Pourquoi attend-elle une réponse rapide des Européens ? Athènes estime avoir fait ce qui lui était demandé et demande donc les contreparties prévues : le versement d’une partie des 85 milliards d’euros prévus. Cet argent, la Grèce en a besoin rapidement puisqu’elle doit rembourser environ 2,2 milliards d’euros à la Banque centrale européenne (BCE) le 20 juillet. Sans oublier les 14,5 milliards d'euros dus au Fonds monétaire international (FMI).

Sauf que ses interlocuteurs ne sont, eux, pas unanimes sur les avancées de la Grèce et notamment par rapport à un objectif chiffré : atteindre un excédent primaire, c’est-à-dire avant paiement des intérêts de la dette, de 3,5% en 2018. Certains créanciers doutent que la Grèce y arrive et attendent de nouvelles réformes pour débloquer l’argent promis. En revanche, d’autres estiment que le plus gros a été fait, à l’image de la France : "les Grecs ont fait tous les efforts que nous leur avons demandés de faire et nul ne peut mettre en doute à la fois la sincérité et la capacité de ce gouvernement à mettre en oeuvre des réformes", a souligné lundi le ministre français des Finances, Michel Sapin.

Pourquoi le dossier grec prend-il autant de temps ? Si les Européens ont le plus grand mal à valider les dernières réformes menées en Grèce, ce n’est pas seulement à cause d’une difficulté d’évaluation : c’est aussi une manière de repousser l’étape d’après.

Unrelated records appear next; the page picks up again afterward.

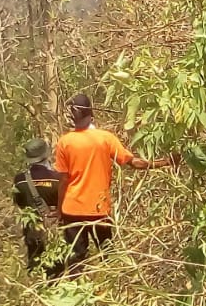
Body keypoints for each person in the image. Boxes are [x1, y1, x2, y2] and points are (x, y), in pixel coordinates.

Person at [53, 93, 176, 274]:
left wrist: (59, 209)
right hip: (99, 209)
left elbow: (63, 180)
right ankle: (109, 287)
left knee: (76, 261)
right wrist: (166, 162)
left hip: (72, 210)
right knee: (109, 256)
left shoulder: (65, 142)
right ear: (90, 114)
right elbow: (135, 163)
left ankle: (78, 288)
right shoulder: (105, 138)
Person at [12, 138, 63, 277]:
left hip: (32, 230)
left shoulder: (19, 180)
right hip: (55, 231)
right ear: (46, 154)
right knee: (57, 269)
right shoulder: (58, 178)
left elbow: (19, 203)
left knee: (35, 266)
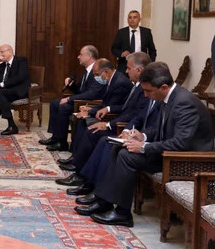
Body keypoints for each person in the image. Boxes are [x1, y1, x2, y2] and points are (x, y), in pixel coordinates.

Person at [76, 62, 214, 227]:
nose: (146, 96)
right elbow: (160, 127)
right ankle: (104, 201)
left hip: (187, 161)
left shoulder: (185, 103)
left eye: (148, 91)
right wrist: (143, 136)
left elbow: (180, 142)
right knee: (118, 147)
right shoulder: (170, 96)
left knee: (127, 156)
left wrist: (144, 147)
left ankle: (122, 213)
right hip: (170, 154)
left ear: (163, 87)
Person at [55, 52, 152, 191]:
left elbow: (135, 114)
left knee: (94, 132)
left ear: (139, 70)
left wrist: (108, 124)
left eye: (128, 68)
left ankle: (84, 178)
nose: (125, 71)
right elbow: (121, 108)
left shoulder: (134, 86)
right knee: (90, 127)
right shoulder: (136, 85)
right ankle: (80, 170)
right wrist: (91, 110)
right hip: (121, 123)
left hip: (123, 127)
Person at [63, 58, 132, 162]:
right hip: (109, 114)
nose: (95, 77)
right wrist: (90, 110)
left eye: (96, 74)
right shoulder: (110, 80)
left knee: (88, 126)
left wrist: (90, 112)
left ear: (106, 72)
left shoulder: (120, 82)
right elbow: (104, 103)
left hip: (115, 118)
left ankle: (78, 160)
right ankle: (75, 156)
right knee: (82, 120)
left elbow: (113, 106)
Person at [39, 45, 105, 151]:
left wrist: (69, 99)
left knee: (63, 107)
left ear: (89, 56)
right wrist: (72, 85)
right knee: (55, 103)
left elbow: (92, 94)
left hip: (90, 103)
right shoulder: (87, 70)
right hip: (81, 100)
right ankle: (56, 137)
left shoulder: (97, 70)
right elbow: (80, 91)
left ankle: (62, 143)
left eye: (81, 55)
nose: (78, 57)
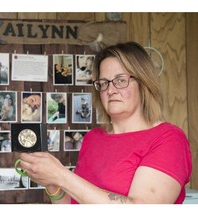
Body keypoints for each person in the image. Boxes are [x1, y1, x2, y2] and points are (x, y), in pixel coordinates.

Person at [17, 41, 192, 204]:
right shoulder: (93, 138)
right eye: (104, 83)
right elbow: (77, 204)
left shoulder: (168, 138)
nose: (110, 90)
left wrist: (61, 175)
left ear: (144, 83)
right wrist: (52, 184)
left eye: (121, 80)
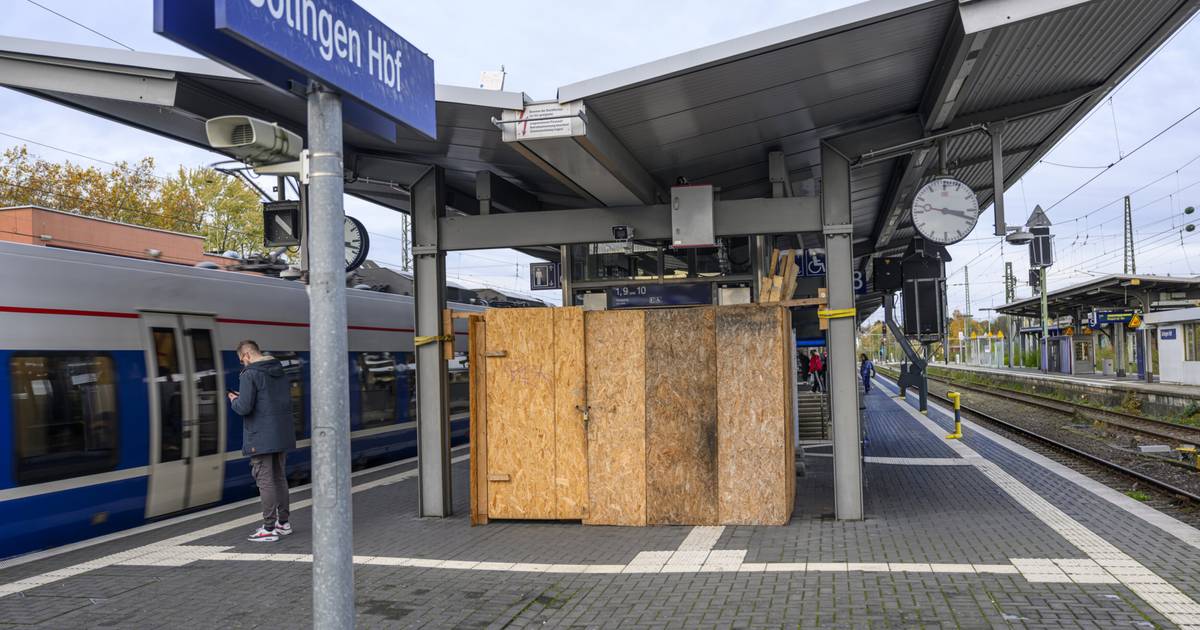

Car le prochain sujet de discussion à propos de la Grèce est bien plus sensible : l’effacement ou le rééchelonnement de la dette. Depuis son arrivée au pouvoir, Alexis Tsipras répète que son pays ne pourra jamais se redresser sans qu’une partie de sa dette soit effacée, un point de vue que partage désormais le FMI. En face, ses créanciers lui rétorquent que sa dette a déjà été à moitié effacée en 2012, que ses taux d’intérêt ont déjà été revus à la baisse, et que ce n’est pas à eux de payer pour les erreurs passées des Grecs. L’Allemagne, qui a le plus prêté à la Grèce depuis 2010, est notamment sur cette ligne.

Les débats entre Européens s’annoncent donc aussi vifs que longs, bien que certaines lignes commencent à bouger. En Allemagne, où le vice-chancelier allemand est favorable à un allègement de dette, mais aussi en Europe, où le président de la zone euro veut un accord sur la dette dans les deux semaines. En attendant, la Grèce a déjà marqué un point en mettant le sujet sur la table.